In 1944 Tamworth-based photographer Jan Solomons performed a photoshoot with Dally-Watkins, after which he suggested to her mother that her appearance could lead her to a career in modelling. Acting on this advice, the pair moved back to Sydney, where Dally-Watkins was appointed to a modelling job at Farmers & Co Department Store, (acquired by Myer in 1961). Dally-Watkins later described her appearance in the 1940s as resembling that of a milkmaid, but her success grew through the decade and in 1949 she won the Australian Model of the Year award. In 1960 she was a regular panelist on the Sydney advice television series Teenage Mailbag.

In 1950, after a visit to New York City to research the latest developments in fashion, Dally-Watkins founded a school of deportment and etiquette. She then went on to start her own modelling agency, as well as a business college.

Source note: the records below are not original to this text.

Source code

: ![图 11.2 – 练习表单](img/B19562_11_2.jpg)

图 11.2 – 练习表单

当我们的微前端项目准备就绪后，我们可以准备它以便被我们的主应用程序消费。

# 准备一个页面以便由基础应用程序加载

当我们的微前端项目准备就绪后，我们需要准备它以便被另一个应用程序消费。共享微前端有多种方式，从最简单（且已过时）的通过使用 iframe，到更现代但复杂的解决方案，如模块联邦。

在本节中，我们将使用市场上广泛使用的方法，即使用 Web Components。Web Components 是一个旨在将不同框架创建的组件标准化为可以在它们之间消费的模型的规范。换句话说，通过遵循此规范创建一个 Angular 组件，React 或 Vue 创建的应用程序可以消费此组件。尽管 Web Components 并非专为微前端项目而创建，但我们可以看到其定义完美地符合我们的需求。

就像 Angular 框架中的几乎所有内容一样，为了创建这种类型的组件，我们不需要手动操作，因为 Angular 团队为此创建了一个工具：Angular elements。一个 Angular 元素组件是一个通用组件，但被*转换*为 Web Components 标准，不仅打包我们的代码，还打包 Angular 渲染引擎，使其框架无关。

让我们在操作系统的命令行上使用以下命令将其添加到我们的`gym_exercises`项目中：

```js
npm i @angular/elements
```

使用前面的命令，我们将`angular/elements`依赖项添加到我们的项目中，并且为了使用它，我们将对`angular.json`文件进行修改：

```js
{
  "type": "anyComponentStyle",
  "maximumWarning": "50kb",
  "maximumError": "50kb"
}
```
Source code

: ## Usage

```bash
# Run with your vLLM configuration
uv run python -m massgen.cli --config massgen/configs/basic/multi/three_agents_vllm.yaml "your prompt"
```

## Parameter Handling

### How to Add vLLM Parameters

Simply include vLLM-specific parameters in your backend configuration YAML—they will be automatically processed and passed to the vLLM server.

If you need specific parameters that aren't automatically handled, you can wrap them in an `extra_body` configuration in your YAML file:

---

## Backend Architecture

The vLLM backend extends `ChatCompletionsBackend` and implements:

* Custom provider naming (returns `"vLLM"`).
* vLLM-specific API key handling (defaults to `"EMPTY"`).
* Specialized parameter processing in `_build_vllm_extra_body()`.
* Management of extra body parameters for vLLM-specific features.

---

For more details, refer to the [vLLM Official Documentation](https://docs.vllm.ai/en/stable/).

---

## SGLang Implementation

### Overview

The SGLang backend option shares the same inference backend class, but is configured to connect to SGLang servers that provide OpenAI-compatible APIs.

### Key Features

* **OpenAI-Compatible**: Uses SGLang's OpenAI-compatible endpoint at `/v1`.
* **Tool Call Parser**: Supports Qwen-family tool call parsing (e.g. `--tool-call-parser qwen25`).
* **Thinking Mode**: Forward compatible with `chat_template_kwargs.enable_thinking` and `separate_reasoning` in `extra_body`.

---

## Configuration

In later life, Dally-Watkins expanded her etiquette coaching to China, establishing a programme called Look of Success in collaboration with a Chinese partner. The programme ran a series of courses, using venues such as luxury hotels.

==Personal life==
Dally-Watkins had a brief relationship with American actor Gregory Peck. In 1953, she married John Clifford, a naval officer, but they separated in 1968, finalizing in 1969. The couple had four children; two sons and two daughters.

She died on 22 February 2020, aged 92.